Why would a b-to-b software company that makes an invisible, totally meta product (agile project management software for software developers) launch a campaign like this?
That's the question Axosoft poses on the landing page of its "It Was Never a Dress" campaign, which has gone viral on social networks since launching last week at the Girls in Tech Catalyst Conference in Phoenix.
Since the campaign launched, Axosoft has received nearly 18 million impressions for its hashtag #itwasneveradress.
The campaign, created in-house, features the universal stick-figure image of a woman in a dress -- commonly seen on restroom doors -- and spins it into an image of a superhero figure in a red cape.
"We wanted to do something big at the Girls in Tech conference, since we were a sponsor and it was right in our backyard," said Lawdan Shojaee, CEO of Axosoft, a Scottsdale, Ariz., company that provides software to companies to help them manage software-development projects.
"We see our product as a paintbrush or tool for software developers to create whatever they want," Ms. Shojaee said. "We view this campaign as being a tool or paintbrush that uses women's voices to paint the future for the next generation."
The campaign does not include any paid advertising, although Axosoft does plan to run a two-page print ad next month in MSDN (Microsoft Developer Network) magazine.
Axosoft also created posters featuring the superhero image, which it displayed at the Girls in Tech conference, and it is using social media to drive users to its landing page.
Sara Breeding, who goes by the title marketing unicorn at Axosoft -- which is a "flat" organization and does not have any managerial titles -- said the idea was created by herself and Tania Katan, curator of code at Axosoft.
"Tania and I sat down and talked about how could we visually and verbally connect with women, and we thought about the global symbol for women -- the white-triangle-dress woman," Ms. Breeding said. "We don't really connect with that image -- it doesn't feel very empowering. So we thought about how we could reimage the symbol."
They came up with the idea of spinning the figure around and showing the woman wearing a cape instead of a dress.
"Maybe it was never a dress -- when you flip the figure around to the front, you see she is wearing a cape all along," Ms. Breeding said. "We picked a cape because it shows empowerment."
Another question asked on the campaign landing page is, "What could the ROI on empowerment possibly be?"
Ms. Shojaee said that while brand awareness was the initial objective of the campaign, the ultimate goal is to empower women, and each story that is shared on the website and in conversations is another "notch on the hockey stick" in terms of KPIs.

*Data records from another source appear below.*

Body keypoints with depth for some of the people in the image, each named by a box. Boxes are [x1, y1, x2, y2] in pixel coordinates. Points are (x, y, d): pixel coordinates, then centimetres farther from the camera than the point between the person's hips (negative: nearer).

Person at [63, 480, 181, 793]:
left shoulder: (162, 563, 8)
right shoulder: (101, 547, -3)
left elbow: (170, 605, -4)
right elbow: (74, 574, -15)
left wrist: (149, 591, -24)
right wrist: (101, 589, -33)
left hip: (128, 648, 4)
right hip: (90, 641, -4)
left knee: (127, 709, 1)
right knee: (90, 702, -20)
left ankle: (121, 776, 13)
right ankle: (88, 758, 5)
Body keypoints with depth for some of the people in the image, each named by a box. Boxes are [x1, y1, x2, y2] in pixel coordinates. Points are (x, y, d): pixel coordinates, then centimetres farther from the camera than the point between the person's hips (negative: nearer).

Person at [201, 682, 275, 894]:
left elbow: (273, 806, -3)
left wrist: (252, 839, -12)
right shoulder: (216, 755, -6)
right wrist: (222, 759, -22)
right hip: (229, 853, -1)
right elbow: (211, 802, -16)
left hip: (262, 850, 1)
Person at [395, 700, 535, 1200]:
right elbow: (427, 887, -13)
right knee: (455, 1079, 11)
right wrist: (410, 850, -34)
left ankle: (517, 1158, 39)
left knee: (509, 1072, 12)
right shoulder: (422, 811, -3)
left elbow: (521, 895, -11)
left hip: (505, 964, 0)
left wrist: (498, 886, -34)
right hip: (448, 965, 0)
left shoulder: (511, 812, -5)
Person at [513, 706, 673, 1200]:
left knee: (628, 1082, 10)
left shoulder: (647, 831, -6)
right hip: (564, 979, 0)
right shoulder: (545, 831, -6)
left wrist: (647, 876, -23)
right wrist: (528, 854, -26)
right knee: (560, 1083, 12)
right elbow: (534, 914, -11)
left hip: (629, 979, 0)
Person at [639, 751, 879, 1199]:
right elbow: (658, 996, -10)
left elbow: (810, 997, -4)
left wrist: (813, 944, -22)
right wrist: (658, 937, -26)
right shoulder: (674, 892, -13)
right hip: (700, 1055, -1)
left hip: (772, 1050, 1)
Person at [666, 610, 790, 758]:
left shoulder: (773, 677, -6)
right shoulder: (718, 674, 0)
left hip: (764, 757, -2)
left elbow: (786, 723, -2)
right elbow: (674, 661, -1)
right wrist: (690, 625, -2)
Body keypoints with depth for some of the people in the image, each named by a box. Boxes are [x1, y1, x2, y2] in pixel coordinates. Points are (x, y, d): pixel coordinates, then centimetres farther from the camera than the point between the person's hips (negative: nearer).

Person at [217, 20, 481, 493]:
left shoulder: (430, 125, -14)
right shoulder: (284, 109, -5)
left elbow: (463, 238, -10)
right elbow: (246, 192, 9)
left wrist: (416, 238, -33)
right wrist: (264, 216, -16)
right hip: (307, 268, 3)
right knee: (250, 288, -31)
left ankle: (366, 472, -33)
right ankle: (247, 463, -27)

"Every time a female shares a story with us -- whether it's a girl saying 'I see you going into the superhero bathroom' or a female speaking up in a 400-level computer science class -- it is another notch on the bar graph," she said.
And ultimately, the campaign could help drive software sales for Axosoft.
"The next generation of people who feel empowered by this campaign will eventually need programming, and Axosoft will still have project management tools for the next generation, so they can become better programmers," Ms. Shojaee said.